The mapping list can be saved in the CSV format for further re-use. Go to Toolbar and click the button Save Mapping to save it. To re-use the mapping, use at anytime the button Upload Mapping . This is a very useful feature as mappings can be partially uploaded from different saved ones. SMART looks at the names of concepts and variables and if they match the mappings are uploaded, being added to other concepts already mapped in memory. If a concept already mapped in memory is found in the mapping file being uploaded, the whole mapping for this concept is overwritten.
Once the mapping is done, you can navigate to the Module Generate by clicking the button . Following steps will guide you to generate different reports:
Click the button Process to run the calculation or click Reset if you want to clean the current runs.
Select any table in the Tables (Indicators) List to view the results in the right-hand side Table Viewer
It is possible to make minor changes in the mapping list and re-run the process. Click the button View Mapping to modify, and then click button Process again. If there is a major change to be done in mapping, then you can go back to Module Mapping and modify in details. This process can be repeated many times and runs will be executed until it reaches the memory limit.

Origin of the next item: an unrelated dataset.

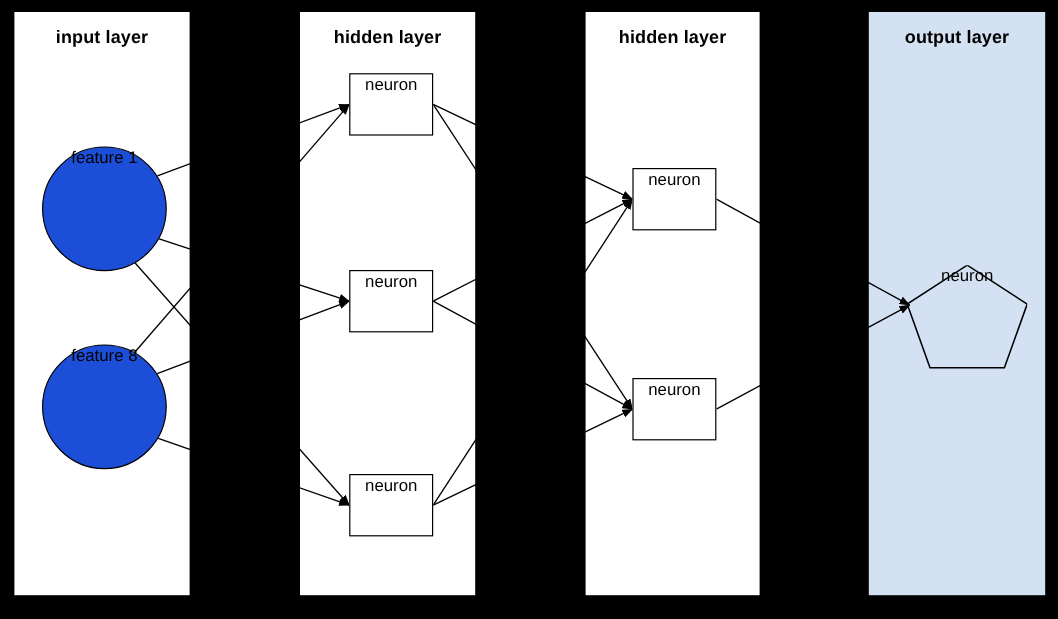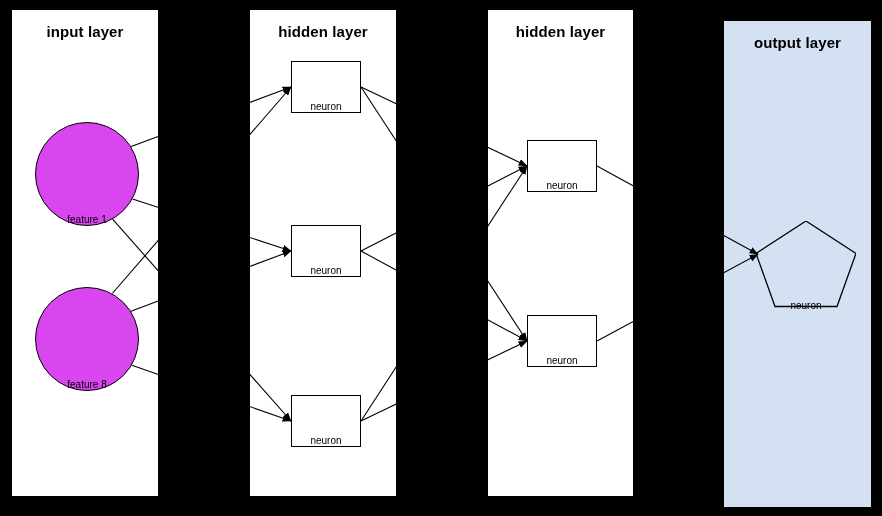"output layer" div.layer-panel { margin-top: 11px -> none }
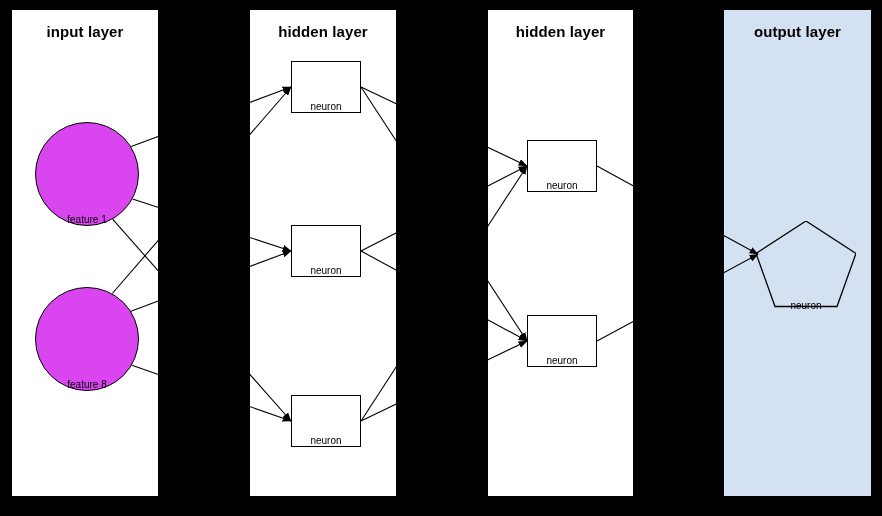"neuron" .node { align-items: flex-end -> flex-start; font-size: 10px -> 14px }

At last, choose the formats you wish to report with for the desired tables and click the button Export. The results are saved under the Export folder. Click Open Export Folder to review.
Instead of downloading the DSDs and have them stored in files to be uploaded into SMART, the tool provides the facility to fetch the DSDs from an SDMX registry on-the-fly (provided internet access is available). In the first Module Datasets and table Structures, click the button Online Query to launch the DSD Online Query Builder.
SMART uses the dataflow
resource to query a list of available dataflows on the selected Registry. Each of the listed dataflows points to a DSD. The users can select any of them and click Load to pull the DSDs directly into the SMART application. If the downloaded DSDs are intended for future off-line use, the users can click "Save..." button to generate an XML local copy of DSDs.
Be default, there are several SDMX registries already configured in SMART DSD Query Builder. In addition, users can add or edit any registry they want in the Query Builder. To do so, click Edit Registry or go to Tools and then "Add/Edit SDMX Registry..." to launch the pop-up editor.
The parameters "Is this .Stat?
" refers to .Stat version 7 platforms (not SDMX v2.1 compatible). SMART is able to correct on-the-fly the non-standard format and consume the web service.